Glacier Test Shows Global Warming


Ancient ice drilled from deep inside a glacier shows that the past century has been the hottest period in 1,000 years in the high Himalayan Mountains.

Researchers said the new finding is yet another indication the Earth is warming and supports other studies that show a rapid melting of mountain ice fields is under way on three continents.

"We think this is alarming," says Ellen Mosley-Thompson of Ohio State University, the co-author of a study appearing Friday in the journal Science.

Mosley-Thompson is a member of a team, led by Lonnie G. Thompson of Ohio State, that has analyzed ice cores from some of the most remote mountains in the world. The new cores, cylindrical specimens of ice, came from a glacier more than 20,000 feet high in the Himalayas.

"This is the highest climate record ever retrieved," Thompson said in a statement. "It clearly shows a serious warming during the late 20th century, one that was caused, at least in part, by human activity."

Herman Zimmerman, director of the National Science Foundation's earth sciences division, said the new studies "leave little doubt that the Earth is warming and that all characteristics of our climate can change rapidly."

"This is something that needs to be taken quite seriously by all the peoples of the world," Zimmerman said. The NSF sponsored the 1997 expedition that extracted the Himalayan ice cores.

Mosley-Thompson said the team has the ice cores record chemical clues of the climatic conditions that existed when the ice was deposited.

The most recent core, from the Dasuopu Glacier on the flank of the 26,293-foot Mt. Xixabangma, included ice that was laid down more than 12,000 years ago.

An analysis of the Dasuopu ice deposited during the last 1,000 years shows a dramatic trend of warming, Mosley-Thompson said.

"The last century has been warmer than the previous nine centuries," Mosley-Thompson said, while the last decade has been the warmest period of all.

Other studies, based largely on surface temperature readings, have found a global average warming of almost one degree over the last century, but the effect may be even more dramatic in the world's mountains, she said.

"These high elevation ice fields seem to be warming more strongly than what you could call the global average," Mosley-Thompson said.

She said there has been a significant shrinkage of permanent ice fields in Asia, South America and Africa that provide a significant part of the flow in major rivers. Many such rivers are in areas with monsoon weather patterns, where there usually is little rain for six months of the year.
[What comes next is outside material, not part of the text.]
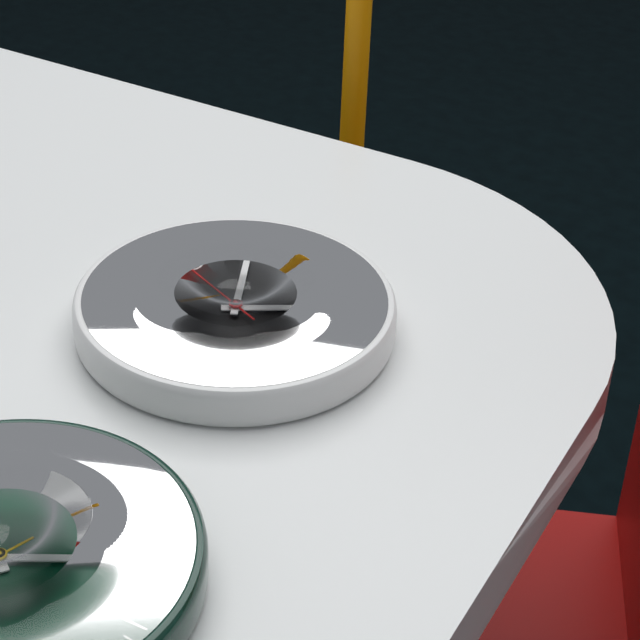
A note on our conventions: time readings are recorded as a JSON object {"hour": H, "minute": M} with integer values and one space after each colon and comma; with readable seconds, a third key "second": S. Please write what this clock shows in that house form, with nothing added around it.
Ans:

Ice melt from the rivers has become an increasingly important source of water for cities and farms, Mosley-Thompson said.

"For these rivers to continue to flow year-round, they have to be fed by ice in the high mountains," Mosley-Thompson said. If the ice fields continue to shrink, she said, "the question then is where will the river flow come from during the dry season."

Mosley-Thompson said the mountain warming effect seems to be worldwide. "Everywhere we go, we get the same picture" of shrinking ice fields and increasing high altitude warming, she said.

In northern Peru, there is a marked shrinkage of ice fields in the Andes and a dry season reduction in flow of up to 70 percent in the Rimac River which supplies water to Lima, Mosley-Thompson said. In Africa, aerial photos taken of Mt. Kilimanjaro and checked against 1912 maps found a 75 percent loss of ice mass, she said.

There are no records to give a historic comparison for the Mt. Xixabangma ice fields, but she said that Indian scientists have found rapid shrinkage of ice fields around nearby Mt. Everest and tentative findings of a reduced dry season flow in rivers draining the Tibetan plateau.